July 2, 2012 by in category Archives tagged as , ,

When I was ten I entered Toronto’s “I love my daddy because . . .” Contest. The catch? Write it in twenty-five words or less. Actually, only twenty by the time you count that opening phrase of the contest’s title. When the call came that I’d won, you’d have thought it was the Pulitzer. The prize I did win was a shiny new two-wheeler.

I’ve been trying to write twenty-five meaningful words ever since. I’ve had some success, some – practice (I won’t call it failure). When I decided to write my first novel in ninth grade, a historical western romance, I felt free, unrestrained by the petty word count dictated by high school English teachers. Whee!! The words flowed, and flowed . . . And flowed. I had great fun.

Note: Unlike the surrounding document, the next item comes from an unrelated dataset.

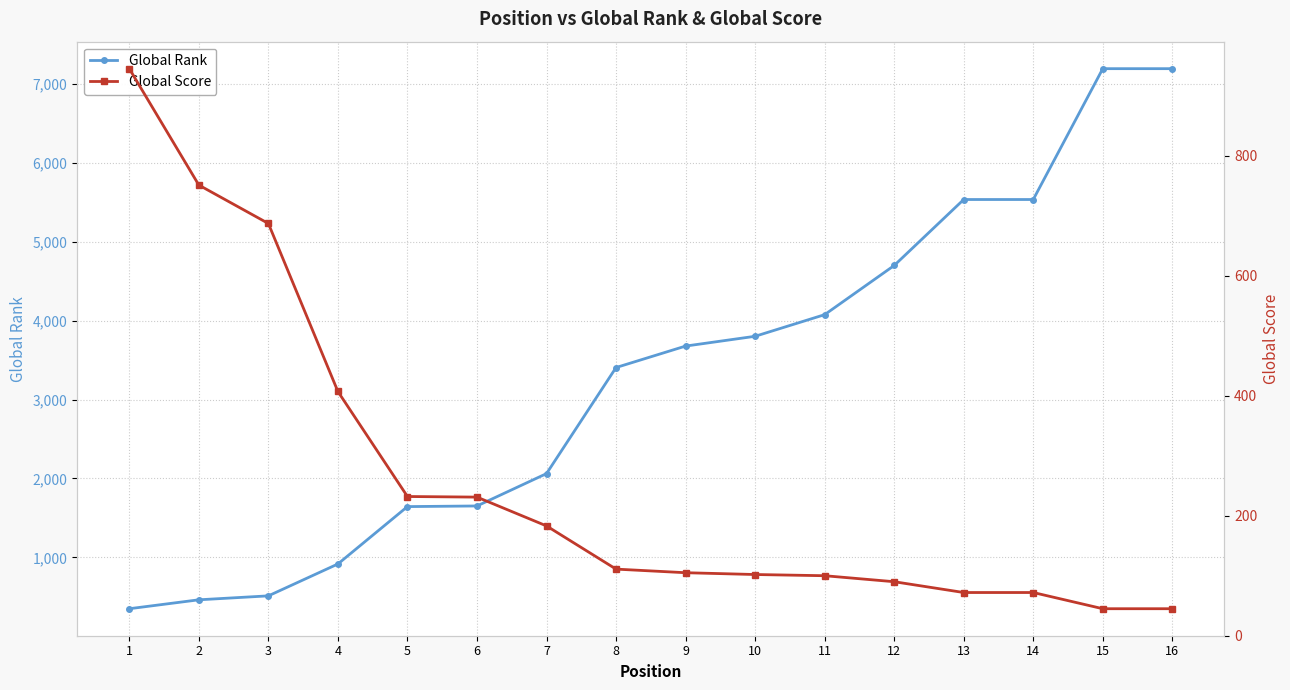

Which series has the widest spread of values?

Global Rank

Much later, I joined RWA and the Orange County Chapter. My, uh, practice continued and I thought I learned everything there was to know about writing through the chapter’s fabulous meetings, workshops, on-line classes, contests and networking. And hey, I was still having fun, even though I had to tame that unrestrained flow of words. It was not until the chapter announced its first anthology of short stories Romancing the Pages that I gave serious thought to not only counting each word, but making each word count. My story, “The Guy with the Dragon Tattoo,” started out at 2,500 words. After many edits, it came in around 2,000. Gone are most of the dialogue tags, unnecessary description and background information, and a whole lot of narrative. I had a blast writing it, too.

The experience of writing and editing that short story got me thinking about my novel-length WIP. I’m still on my first draft, but you can bet as I edit I’ll be analyzing each scene, paragraph, sentence and word to make them count. That’s what powerful writing is all about. Yes, you can write sparingly and still convey powerful emotion. Hemingway can attest to that in his book consisting of only these six words: “For sale. Baby shoes. Never worn.” My eyes tear, my heart breaks every time I read them.

I challenge Hemingway! I will now sum up the most important thing you need to know about writing in one word: WRITE!!